Couleuvre prétendit qu'elle le ferait aussi bien et mieux, qu'elle passerait trois fois. Elle le fit une fois, deux fois; la troisième fois, Lapin boucha les deux orifices, et Couleuvre Bambou était prisonnière.

*

Mais comment traire Vache Sauvage? se dit Lapin. Il prit une corde et partit en quête de Vache Sauvage. Il la trouva qui paissait au pied d'un sablier.

«Vache Sauvage, lui dit-il, tous les jours tu dis: je suis vaillante, je suis forte; qu'est-ce que tu paries que tu n'es pas capable de renverser ce sablier d'un seul coup de tête. - Tu parles trop», dit Vache Sauvage, et, tète baissée, elle s'élança sur le sablier. L'arbre était si solidement enraciné, qu'aucune de ses feuilles ne trembla. pourtant, Vache Sauvage avait foncé avec une violence telle, que ses cornes s'étaient enfoncées dans le tronc, et y restèrent fichées malgré tous ses efforts pour se libérer, Lapin, prestement, de sa corde, lui lia les pieds, lui prit son lait et partit.

Ce n'est que longtemps après que Vache Sauvage put retirer ses cornes qui s'étaient tordues du choc. C'est depuis ce temps-là que les cornes des boeufs ne sont plus droites.

*

Il restait à Lapin l'épreuve la plus difficile à passer: sonner la cloche du Diable! Elle est accrochée si haut, si haut, dans son clocher, que Lapin, jamais, ne pourrait grimper si haut.

Mais il trouva un expédient. Il fabriqua un aiguillon et alla se cacher dans le champ de malangas de Diable. Et quand Diable vint faire la récolte de malangas, Lapin se mit à le piquer de l'aiguillon. Diable devint furieux de douleur, et se mit à tout arracher autour de lui et à lancer en l'air les plantes qu'il arrachait. Et il arriva qu'avec une des plantes, Lapin fùt lancé juste au-dessus du clocher. Et il saisit la corde qui pendait du bourdon et se mit à sonner en chantant: «Ding, dong, Bon Dieu qui êtes au-dessus de moi! Vous l'entendez sonner, n'est-ce pas? Ding, dong, ding!»

*

Enfin Lapin se présenta devant le Seigneur qui lui dit:

«Tu as subi toutes les épreuves, et je te pardonne. Tu construiras ta maison, et tu l'appelleras: garenne. Mais, comme tu as souvent été méchant, il faut que je te punisse. Tu ne mangeras plus de chair, mais tu te nourriras d'herbes. Et c'est depuis lors que Lapin ne mange plus que des herbes.»

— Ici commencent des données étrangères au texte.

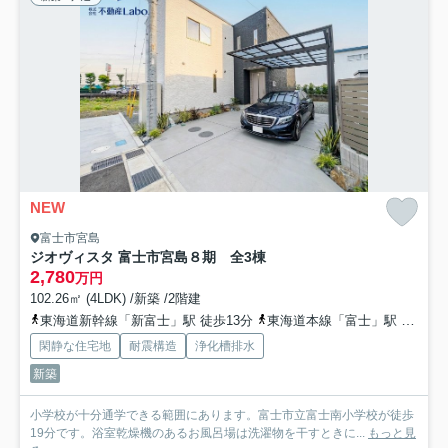
NEW
富士市宮島
ジオヴィスタ 富士市宮島８期 全3棟
2,780
万円
102.26㎡ (4LDK) /新築 /2階建
東海道新幹線「新富士」駅 徒歩13分
東海道本線「富士」駅 徒歩30分
閑静な住宅地
耐震構造
浄化槽排水
新築
小学校が十分通学できる範囲にあります。富士市立富士南小学校が徒歩
19分です。浴室乾燥機のあるお風呂場は洗濯物を干すときに...
もっと見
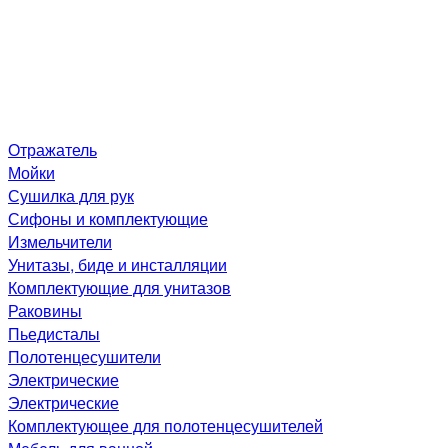
Отражатель
Мойки
Сушилка для рук
Сифоны и комплектующие
Измельчители
Унитазы, биде и инсталляции
Комплектующие для унитазов
Раковины
Пьедисталы
Полотенцесушители
Электрические
Электрические
Комплектующее для полотенцесушителей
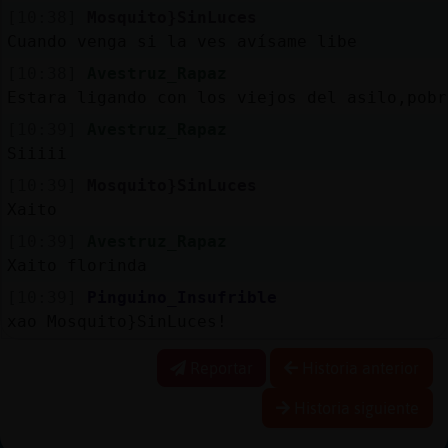
[10:38]
Mosquito}SinLuces
Cuando venga si la ves avísame libe
[10:38]
Avestruz_Rapaz
Estara ligando con los viejos del asilo,pobr
[10:39]
Avestruz_Rapaz
Siiiii
[10:39]
Mosquito}SinLuces
Xaito
[10:39]
Avestruz_Rapaz
Xaito florinda
[10:39]
Pinguino_Insufrible
xao Mosquito}SinLuces!
Reportar
Historia anterior
Historia siguiente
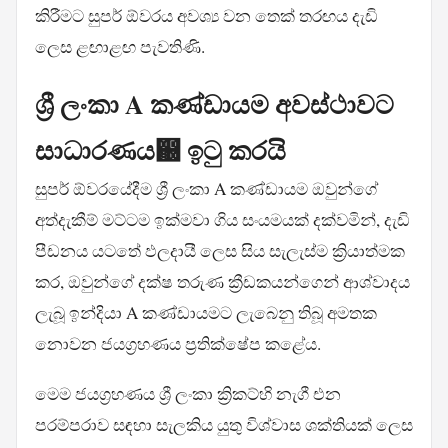
කිරීමට සුපර් ඕවරය අවශ්‍ය වන තෙක් තරඟය දැඩි
ලෙස ළඟාළඟ පැවතිණි.
ශ්‍රී ලංකා A කණ්ඩායම අවස්ථාවට
සාධාරණය඀ ඉටු කරයි
සුපර් ඕවරයේදීම ශ්‍රී ලංකා A කණ්ඩායම ඔවුන්ගේ
අත්දැකීම් මට්ටම ඉක්මවා ගිය සංයමයක් දක්වමින්, දැඩි
පීඩනය යටතේ ඵලදායී ලෙස සිය සැලැස්ම ක්‍රියාත්මක
කර, ඔවුන්ගේ දක්ෂ තරුණ ක්‍රීඩකයන්ගෙන් ආශ්වාදය
ලැබූ ඉන්දියා A කණ්ඩායමට ලැබෙනු තිබූ අමතක
නොවන ජයග්‍රහණය ප්‍රතික්ෂේප කළේය.
මෙම ජයග්‍රහණය ශ්‍රී ලංකා ක්‍රිකට්හි නැගී එන
පරම්පරාව සඳහා සැලකිය යුතු විශ්වාස ශක්තියක් ලෙස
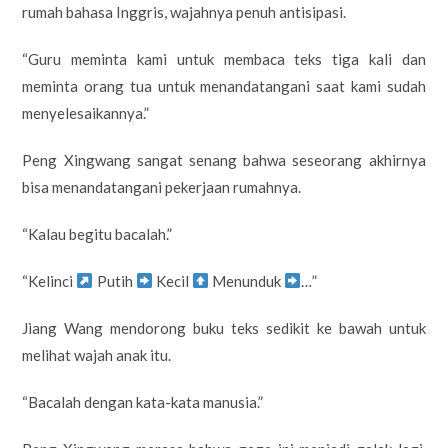
rumah bahasa Inggris, wajahnya penuh antisipasi.
“Guru meminta kami untuk membaca teks tiga kali dan
meminta orang tua untuk menandatangani saat kami sudah
menyelesaikannya.”
Peng Xingwang sangat senang bahwa seseorang akhirnya
bisa menandatangani pekerjaan rumahnya.
“Kalau begitu bacalah.”
“Kelinci
Putih
Kecil
Menunduk
…”
Jiang Wang mendorong buku teks sedikit ke bawah untuk
melihat wajah anak itu.
“Bacalah dengan kata-kata manusia.”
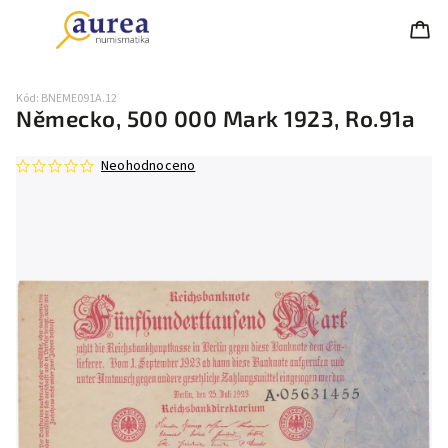
Kód:
BNEME091A.12
Německo, 500 000 Mark 1923, Ro.91a
Neohodnoceno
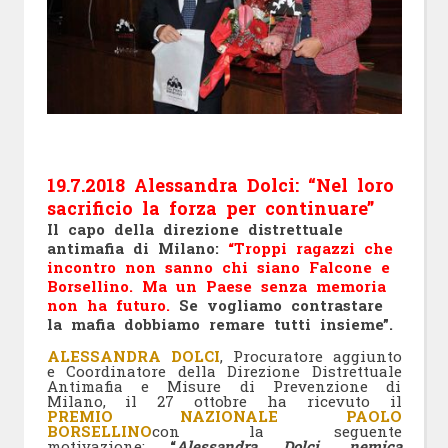
19.7.2018 Alessandra Dolci: “Nel loro
sacrificio la forza per continuare”
Il capo della direzione distrettuale
antimafia di Milano:
“Troppi ragazzi che
incontro non sanno chi siano Falcone e
Borsellino. Ma un Paese senza memoria
non ha futuro.
Se vogliamo contrastare
la mafia dobbiamo remare tutti insieme”.
ALESSANDRA DOLCI
, Procuratore aggiunto
e Coordinatore della Direzione Distrettuale
Antimafia e Misure di Prevenzione di
Milano, il 27 ottobre ha ricevuto il
PREMIO NAZIONALE PAOLO
BORSELLINO
con la seguente
motivazione:
“
Alessandra Dolci,
nemica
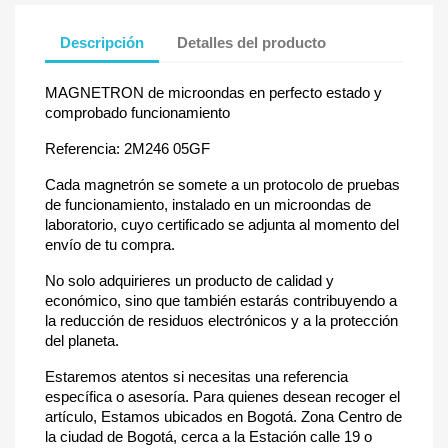
Descripción
Detalles del producto
MAGNETRON de microondas en perfecto estado y
comprobado funcionamiento
Referencia: 2M246 05GF
Cada magnetrón se somete a un protocolo de pruebas
de funcionamiento, instalado en un microondas de
laboratorio, cuyo certificado se adjunta al momento del
envío de tu compra.
No solo adquirieres un producto de calidad y
económico, sino que también estarás contribuyendo a
la reducción de residuos electrónicos y a la protección
del planeta.
Estaremos atentos si necesitas una referencia
específica o asesoría. Para quienes desean recoger el
artículo, Estamos ubicados en Bogotá. Zona Centro de
la ciudad de Bogotá, cerca a la Estación calle 19 o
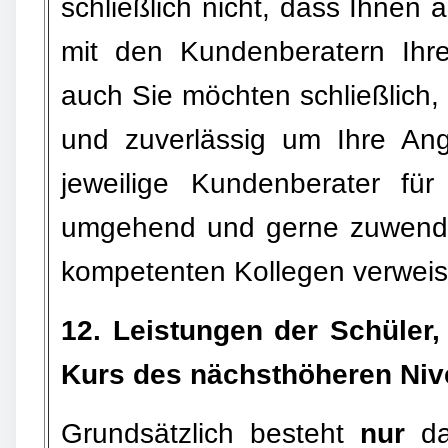
schließlich nicht, dass Ihne
mit den Kundenberatern Ihr
auch Sie möchten schließlich,
und zuverlässig um Ihre An
jeweilige Kundenberater für
umgehend und gerne zuwende
kompetenten Kollegen verweis
12. Leistungen der Schüler,
Kurs des nächsthöheren Ni
Grundsätzlich besteht
nur
da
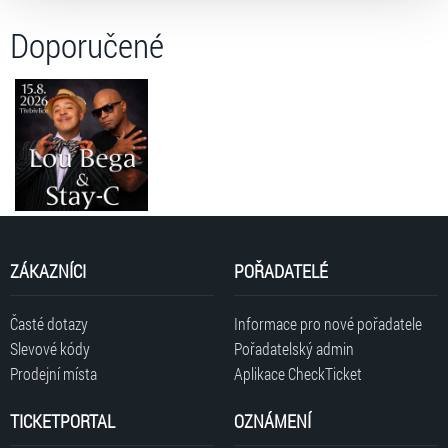
volbu můžete kdykoliv změnit v zápatí stránky v záložce
„Cookies a jejich nastavení“.
Doporučené
ZÁKAZNÍCI
POŘADATELÉ
Časté dotazy
Informace pro nové pořadatele
Slevové kódy
Pořadatelský admin
Prodejní místa
Aplikace CheckTicket
TICKETPORTAL
OZNÁMENÍ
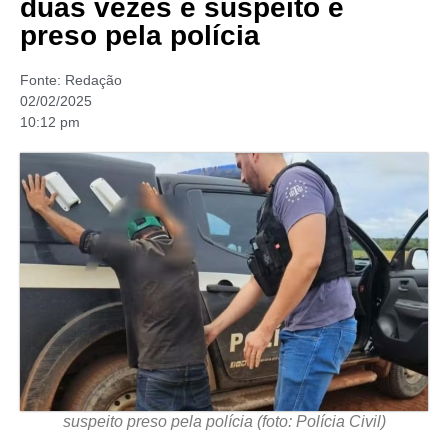
duas vezes e suspeito é
preso pela polícia
Fonte:
Redação
02/02/2025
10:12 pm
suspeito preso pela polícia (foto: Polícia Civil)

Et Lapin se mit à construire sa demeure en chantant:

«C'est moi, Lapin garenne,
Gorina;
Moi qui mange les petites herbes,
Gorina;
Les petites herbes que me donne ma mère,
Gorina.

C'est moi, Lapin garenne,
Gorina;
Moi qui mange du petit baume1,
Gorina,
Et qui fait du caca en petites graines,
Gorina.»

Note

  1. Une herbe odorante des Antilles.